Since social security was passed in 1935, it has not missed one single payment. Social security provides the most vulnerable members of our population with the dignity they deserve. Each year, social security lifts fifteen million elderly Americans out of poverty. Of those older than 65, almost all of them rely on social security as their primary source of income. Additionally, ten million Americans with a disability and six million survivors rely on social security each year.
As the baby boomer generation and others age, it is vital that we protect social security well into the future and continually innovate it. Today, social security is funded through a 6.2% payroll tax for both employees and employers. Those contributions are pooled to pay out to all eligible Americans and has done so on time for nearly a century. Long term, as larger generations age, the future of social security is up in the air. Establishment figures in the GOP are clear in their intentions to cut programs like social security.

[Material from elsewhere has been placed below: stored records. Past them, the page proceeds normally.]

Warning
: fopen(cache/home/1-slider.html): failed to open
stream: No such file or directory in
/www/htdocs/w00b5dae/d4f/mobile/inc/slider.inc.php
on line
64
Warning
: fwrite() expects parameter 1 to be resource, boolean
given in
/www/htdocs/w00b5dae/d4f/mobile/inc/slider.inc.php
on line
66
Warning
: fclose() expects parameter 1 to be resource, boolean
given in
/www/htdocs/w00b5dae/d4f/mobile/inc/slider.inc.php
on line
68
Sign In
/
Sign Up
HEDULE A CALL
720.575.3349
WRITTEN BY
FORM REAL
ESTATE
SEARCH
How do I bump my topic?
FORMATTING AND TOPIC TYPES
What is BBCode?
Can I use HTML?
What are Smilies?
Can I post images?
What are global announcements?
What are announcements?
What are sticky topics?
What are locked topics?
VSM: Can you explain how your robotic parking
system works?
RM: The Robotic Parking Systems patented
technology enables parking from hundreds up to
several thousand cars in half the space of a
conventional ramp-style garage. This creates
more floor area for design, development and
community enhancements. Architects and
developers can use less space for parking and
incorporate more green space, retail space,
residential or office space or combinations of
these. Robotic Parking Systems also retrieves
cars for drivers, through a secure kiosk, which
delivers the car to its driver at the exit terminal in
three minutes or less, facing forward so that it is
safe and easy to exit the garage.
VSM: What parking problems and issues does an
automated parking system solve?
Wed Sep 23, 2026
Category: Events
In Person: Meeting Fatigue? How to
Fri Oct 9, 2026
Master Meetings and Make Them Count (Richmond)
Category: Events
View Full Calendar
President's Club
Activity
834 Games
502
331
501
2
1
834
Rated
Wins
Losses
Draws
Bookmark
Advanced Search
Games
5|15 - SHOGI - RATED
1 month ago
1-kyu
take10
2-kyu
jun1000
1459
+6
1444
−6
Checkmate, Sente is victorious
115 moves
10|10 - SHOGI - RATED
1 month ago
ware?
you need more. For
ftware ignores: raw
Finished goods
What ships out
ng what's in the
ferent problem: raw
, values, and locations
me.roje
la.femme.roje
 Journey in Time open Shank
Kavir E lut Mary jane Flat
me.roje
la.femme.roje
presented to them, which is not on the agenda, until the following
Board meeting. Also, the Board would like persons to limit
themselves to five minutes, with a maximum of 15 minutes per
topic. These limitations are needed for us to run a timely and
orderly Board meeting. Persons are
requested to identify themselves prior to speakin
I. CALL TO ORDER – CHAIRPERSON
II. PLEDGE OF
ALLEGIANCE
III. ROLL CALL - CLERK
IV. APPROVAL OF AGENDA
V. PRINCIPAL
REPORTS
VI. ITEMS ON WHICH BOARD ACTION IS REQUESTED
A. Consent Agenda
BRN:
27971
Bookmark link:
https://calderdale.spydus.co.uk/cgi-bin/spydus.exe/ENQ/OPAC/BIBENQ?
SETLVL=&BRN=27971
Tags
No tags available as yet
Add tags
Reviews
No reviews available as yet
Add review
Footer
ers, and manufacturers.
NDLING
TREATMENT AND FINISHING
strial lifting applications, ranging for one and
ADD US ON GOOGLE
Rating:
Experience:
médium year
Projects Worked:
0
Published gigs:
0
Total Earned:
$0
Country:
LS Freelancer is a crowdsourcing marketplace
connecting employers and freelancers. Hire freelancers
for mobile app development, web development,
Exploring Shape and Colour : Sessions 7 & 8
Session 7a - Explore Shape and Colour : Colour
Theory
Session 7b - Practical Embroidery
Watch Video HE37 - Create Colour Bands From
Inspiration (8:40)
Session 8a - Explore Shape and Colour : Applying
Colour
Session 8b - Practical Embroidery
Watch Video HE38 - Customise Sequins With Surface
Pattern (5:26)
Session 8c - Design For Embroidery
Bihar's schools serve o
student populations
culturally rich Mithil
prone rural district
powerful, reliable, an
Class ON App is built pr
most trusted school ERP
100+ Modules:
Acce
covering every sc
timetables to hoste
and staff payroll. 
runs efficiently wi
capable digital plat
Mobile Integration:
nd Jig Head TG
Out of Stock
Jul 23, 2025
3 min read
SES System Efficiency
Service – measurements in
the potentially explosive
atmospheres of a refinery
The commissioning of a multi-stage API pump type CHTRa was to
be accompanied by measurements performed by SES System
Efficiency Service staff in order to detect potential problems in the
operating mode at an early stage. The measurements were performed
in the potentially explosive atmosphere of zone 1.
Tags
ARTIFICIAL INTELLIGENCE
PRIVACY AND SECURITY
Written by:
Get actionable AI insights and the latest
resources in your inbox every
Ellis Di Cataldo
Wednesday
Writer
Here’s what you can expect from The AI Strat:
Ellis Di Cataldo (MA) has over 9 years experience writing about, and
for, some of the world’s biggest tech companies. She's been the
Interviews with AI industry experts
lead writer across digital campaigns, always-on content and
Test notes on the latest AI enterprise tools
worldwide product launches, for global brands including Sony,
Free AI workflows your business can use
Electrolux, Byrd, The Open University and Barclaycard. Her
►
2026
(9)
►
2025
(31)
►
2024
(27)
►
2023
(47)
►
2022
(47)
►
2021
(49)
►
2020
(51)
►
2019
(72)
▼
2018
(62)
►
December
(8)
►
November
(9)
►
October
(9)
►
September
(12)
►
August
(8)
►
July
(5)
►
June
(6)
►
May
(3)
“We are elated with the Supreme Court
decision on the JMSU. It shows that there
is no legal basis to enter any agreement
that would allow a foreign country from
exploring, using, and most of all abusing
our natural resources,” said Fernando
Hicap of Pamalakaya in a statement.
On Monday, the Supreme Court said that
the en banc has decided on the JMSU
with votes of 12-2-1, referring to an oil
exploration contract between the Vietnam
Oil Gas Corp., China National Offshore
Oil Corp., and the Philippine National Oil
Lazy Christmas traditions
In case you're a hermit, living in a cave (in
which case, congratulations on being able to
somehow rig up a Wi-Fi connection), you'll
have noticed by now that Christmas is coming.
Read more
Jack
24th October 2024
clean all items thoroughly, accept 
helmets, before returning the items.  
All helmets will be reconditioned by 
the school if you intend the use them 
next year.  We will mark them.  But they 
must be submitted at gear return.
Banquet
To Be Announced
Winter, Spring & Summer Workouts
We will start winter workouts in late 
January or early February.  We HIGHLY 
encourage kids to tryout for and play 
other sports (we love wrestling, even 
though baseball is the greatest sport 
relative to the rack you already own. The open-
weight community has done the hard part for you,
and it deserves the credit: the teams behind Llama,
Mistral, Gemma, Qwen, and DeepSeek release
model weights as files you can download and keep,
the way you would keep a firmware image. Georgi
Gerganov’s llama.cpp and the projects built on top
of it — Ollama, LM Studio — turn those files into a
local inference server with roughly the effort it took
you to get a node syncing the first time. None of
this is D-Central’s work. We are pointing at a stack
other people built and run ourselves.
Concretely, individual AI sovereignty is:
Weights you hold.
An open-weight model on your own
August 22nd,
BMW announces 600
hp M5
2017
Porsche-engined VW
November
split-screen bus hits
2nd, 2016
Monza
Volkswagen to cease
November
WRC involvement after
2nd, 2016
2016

It is time that we not only preserve social security, but that we expand it. Each year, there is an annual cap on taxable income subject to the social security tax. In 2020, that cap is set at $137,700. As a result, nearly all working Americans are paying social security taxes on each and every one of their paychecks while the nation’s wealthiest stop paying a single penny just minutes into the year. If the wealthy paid all year like working Americans do, social security could be protected and expanded for generations to come.
Benefit amounts could be expanded to include paid maternity/paternity leave, retirements protected and we can ensure social security is solvent for generations to come.